Kindergarten
Children's toys and furniture stand in the kindergarten in Sumte, Germany, Nov. 2, 2015. Getty Images/ Sean Gallup

A 15-year-old teacher, who was hired against the laws in China to teach at a kindergarten, was accused of beating students and feeding at least one of them, scraps of food.

The incidents took place in the state-run Zhangwu Central Kindergarten in the city of Anyang, central China's Henan province, which has 140 pupils and 12 teachers. The teacher who was accused of doling out the harsh punishments for students was identified as Xiao Wen. She was fired, following the accusations, Mail Online reported.

However, according to law enforcement authorities she will not be criminally charged as she was underage. The legal working age in China is 16 years.

Surveillance footage obtained by Chinese media from the classroom where Xiao taught, showed the teacher inflicting a number punishments on the students on a number of days, earlier last month. On Dec. 6, the teacher was seen hitting the arm of a pupil, while on Dec. 16 she was seen dragging another student by the ear.

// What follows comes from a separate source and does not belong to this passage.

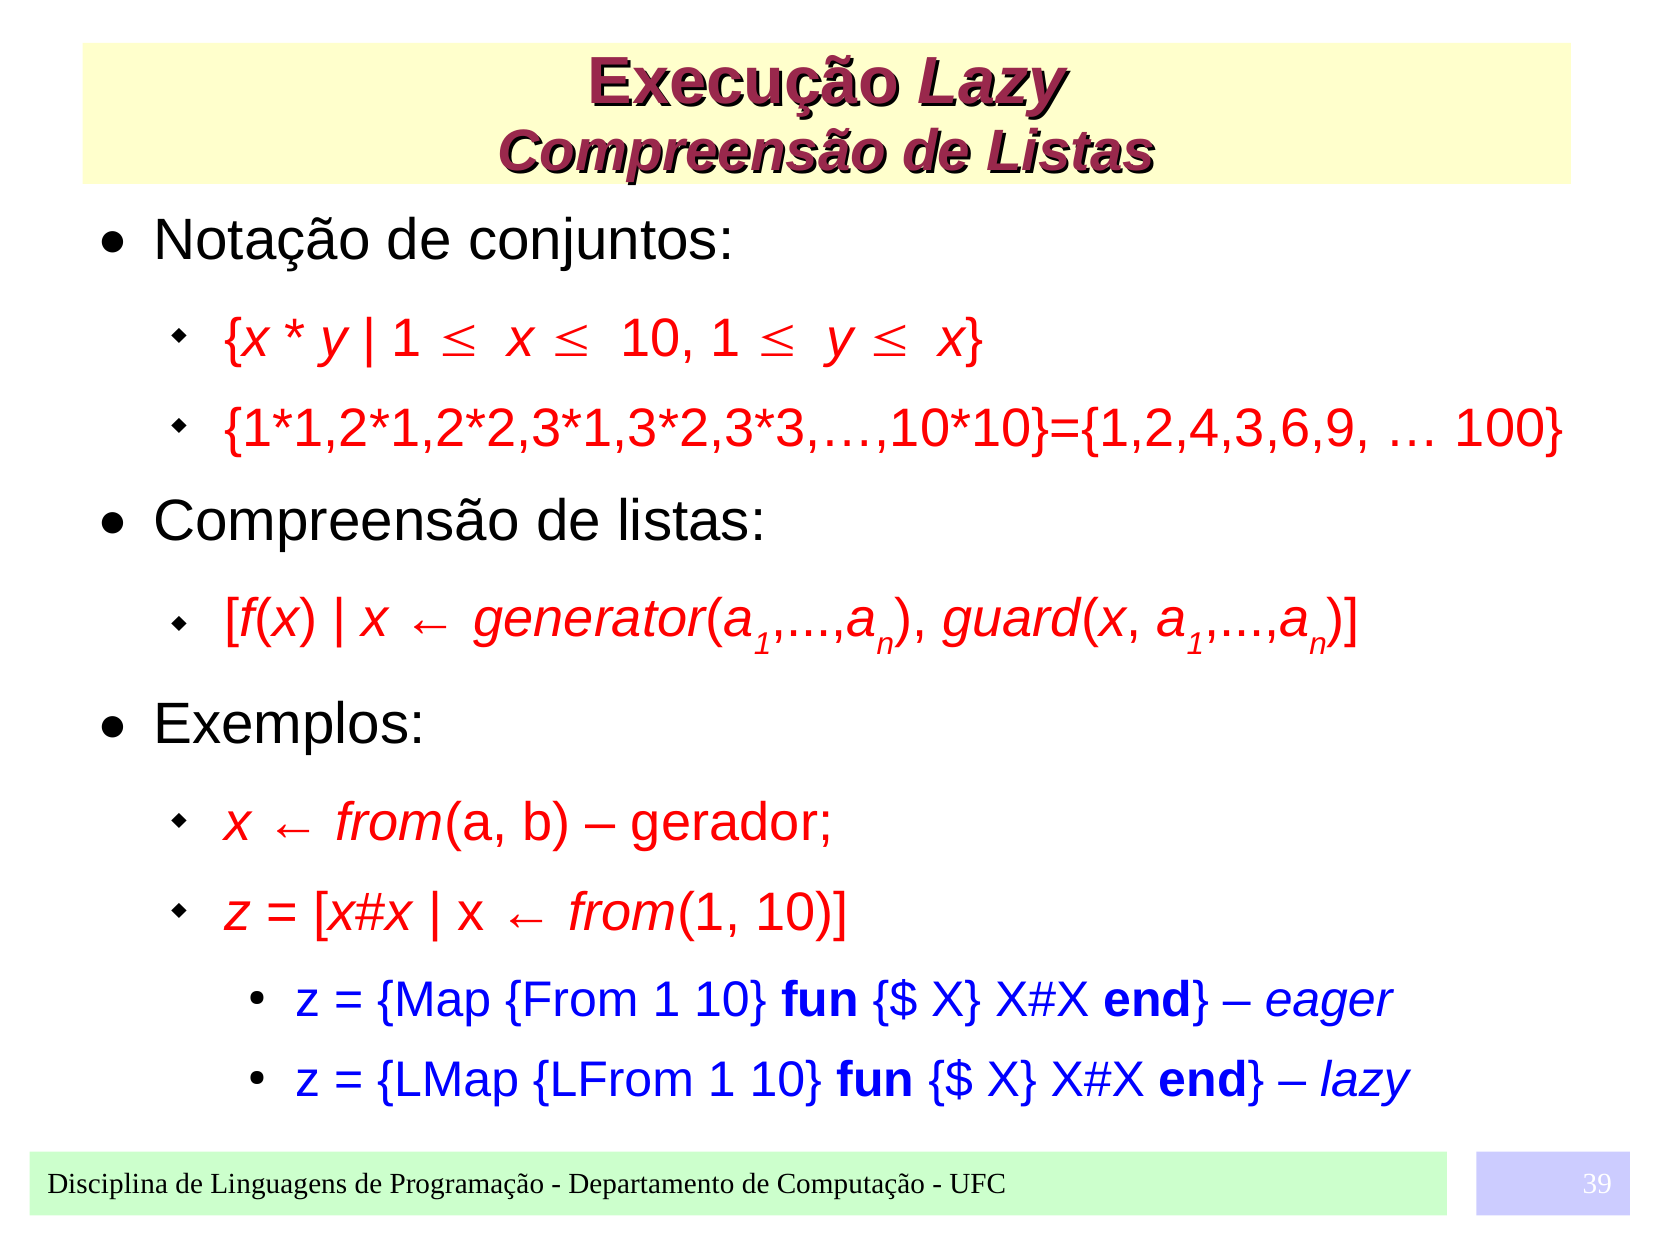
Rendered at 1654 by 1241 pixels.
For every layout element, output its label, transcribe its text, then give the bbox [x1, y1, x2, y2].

list Notação de conjuntos: {x * y | 1  x  10, 1  y  x} {1*1,2*1,2*2,3*1,3*2,3*3,…,10*10}={1,2,4,3,6,9, … 100} Compreensão de listas: [f(x) | x ← generator(a1,...,an), guard(x, a1,...,an)] Exemplos: x ← from(a, b) – gerador; z = [x#x | x ← from(1, 10)] z = {Map {From 1 10} fun {$ X} X#X end} – eager z = {LMap {LFrom 1 10} fun {$ X} X#X end} – lazy [82, 206, 1571, 1158]
title Execução Lazy Compreensão de Listas [82, 42, 1571, 184]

Two days later, she was caught on camera beating two other boys from the classroom.

While police officers from the Anyang Public Security Bureau claimed that Xiao was 15 years old, the father of five-year-old Xiao Lie, who was a student at the kindergarten, said that after pressing for more information about the accused teacher, he discovered that she was only 12 years old. According to authorities, Wen’s age on her ID was inaccurate.

Lie’s father said that he guessed something was wrong with his son, when the five-year-old was unable to sleep at night and kept on insisting to be shifted to a different kindergarten. Upon probing further, Lie’s father discovered that his son has been beaten by the accused and fed his classmate’s leftovers.

Lei's class teacher, who was not named, confirmed children being given food that had already been partially eaten by other students. “The other child had only taken one bite into the food [that was given to Xiao Lei],” she said. “The teacher [Wen] then took the food over and gave it to another pupil.”

In her defense, Wen told local media that she fed Lie, food scraps because she thought he was not properly nourished.

She also added the kindergarten shouldered full responsibility of the physical and emotional abuse that transpired in the classroom after the institution had failed to substantially verify the teacher’s ID before employing her. Apparently there was a shortage of teachers at the kindergarten and oversight was a result of the immediacy by which the employment procedure ran.

The class teacher said that Wen’s family background was also taken into consideration when she was given the job. “[Wen's] life is poor, her mother is crippled and her father is mute,” she said, emphasizing the fact that the accused was in dire need of employment.

The news comes after Liu Yanan, a former teacher at the RYB Education New World kindergarten in Beijing was sentenced to 18 months in prison last week for pricking children with needles. Investigation into the incidents took place in November 2017, when parents of toddlers who attended the high-end, bilingual Chinese-English school, noticed needle marks on the children’s body parts, Channel News Asia reported.